Raquel Fernández
Full Professor of Computational Linguistics & Dialogue Systems at the University of Amsterdam and the Vice-Director for Research at the Institute for Logic, Language & Computation (ILLC)
The article presents a single model able to translate from written text to written text, from speech to speech, and from text to speech or speech to text between around 100 different languages. Automatic machine translation systems tend to work reasonably well for languages that are well represented online (English, Chinese or Spanish, etc.) but less so for languages with fewer speakers or less available digital data (such as Maltese, Swahili, or Urdu). Moreover, automatic translation has mostly been confined to written text. The model presented in this article (SEAMLESSM4T) advances the field by including the ability to translate to and from speech (in addition to text) and by doing so for a large quantity of different languages.
As all current AI systems, automatic machine translation models require huge amounts of data for training. In the case of translation, the data typically consists of pairs of sentences: a sentence in a given language and its translation to another language, which the model uses to learn. However, this kind of paired data is very costly to create and not available for many languages. The authors address this problem by using an AI model (SONAR) able to find sentences online (written or spoken) that have very similar meanings and use these mined sentences as a proxy for translation pairs. This allows them to create a very large training dataset that is key for developing a robust translation model. Beyond offering more coverage than earlier models, the resulting model tends to lead to translations that are of higher quality regarding meaning, sound, and clarity.
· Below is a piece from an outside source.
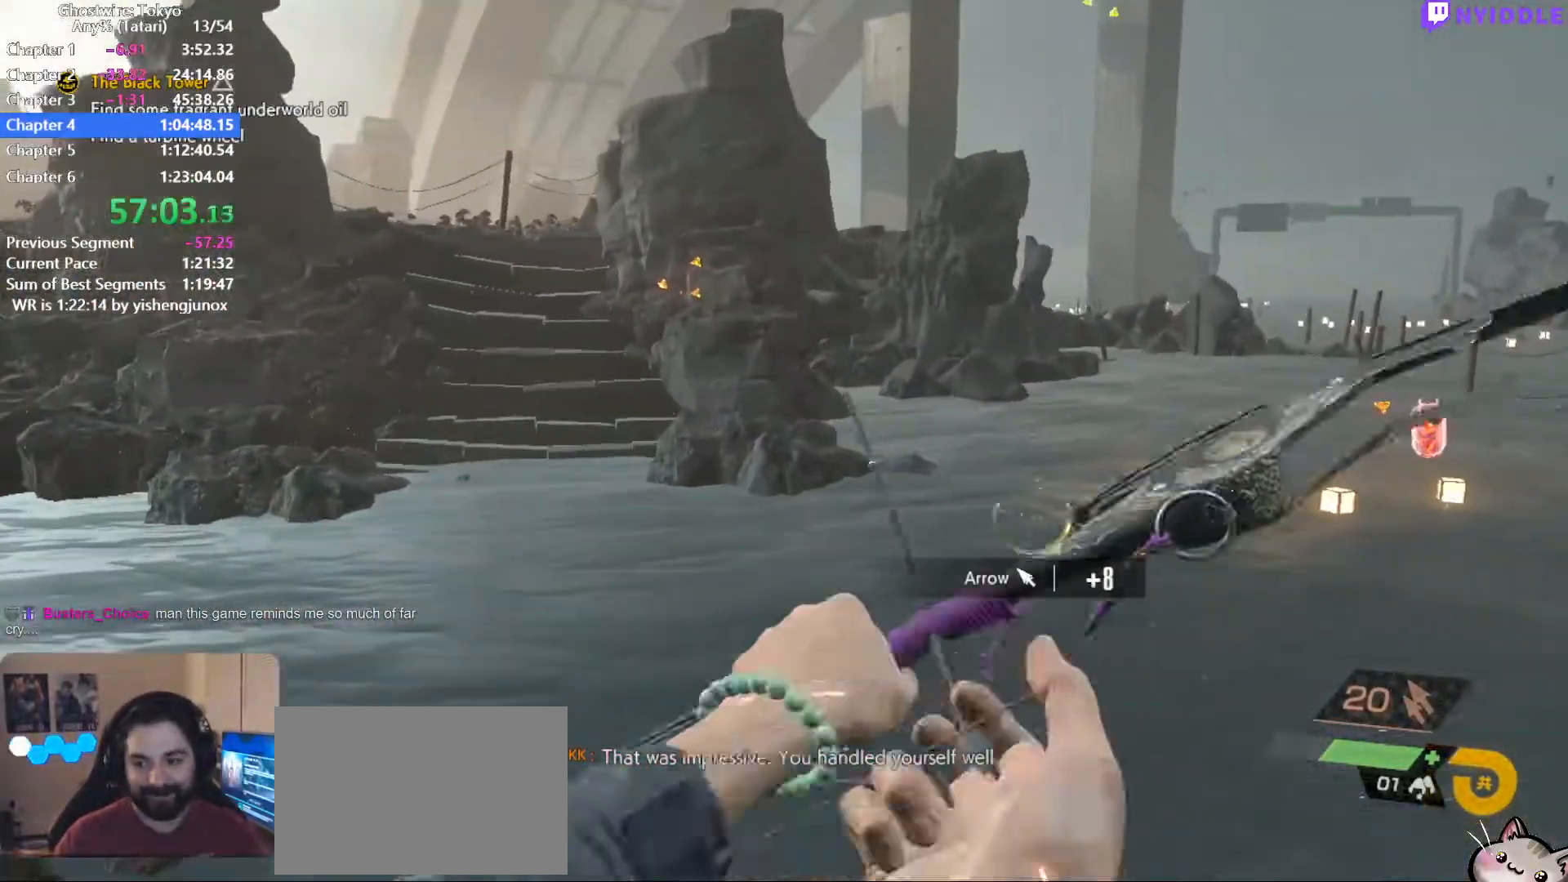
{"keys": [], "mouse": [], "events": [[134, "mouse_right", "up"], [184, "1", "down"], [217, "1", "up"], [317, "1", "down"], [367, "1", "up"], [450, "1", "down"], [500, "1", "up"]]}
While this model makes substantial progress on speech translation, translating into spoken language remains more challenging than outputting text: the model can output translated text in 96 languages, but currently it can produce a spoken translation in only 36 languages. Moreover, the automatically produced speech may not always be expressive and sound natural. Similarly, when translating from speech to text, the model may have trouble processing the speech based on factors such as gender, accent, or language. An evaluation of the model’s performance also shows that it tends to display gender bias, for example when a sentence in the source language does not specify the gender (as in the English sentence “I’m a homemaker”, where the person speaking may be of any gender), the model has higher tendency to output a certain stereotypical gender when translating into gendered languages (e.g., when translating into Spanish from English, it may have a higher tendency to produce “Soy ama de casa” than “Soy amo de casa”). Finally, while the model has the potential to improve communication in many everyday scenarios, it does not yet allow for streaming or simultaneous translation, that is, the translation of a sentence as it is being produced.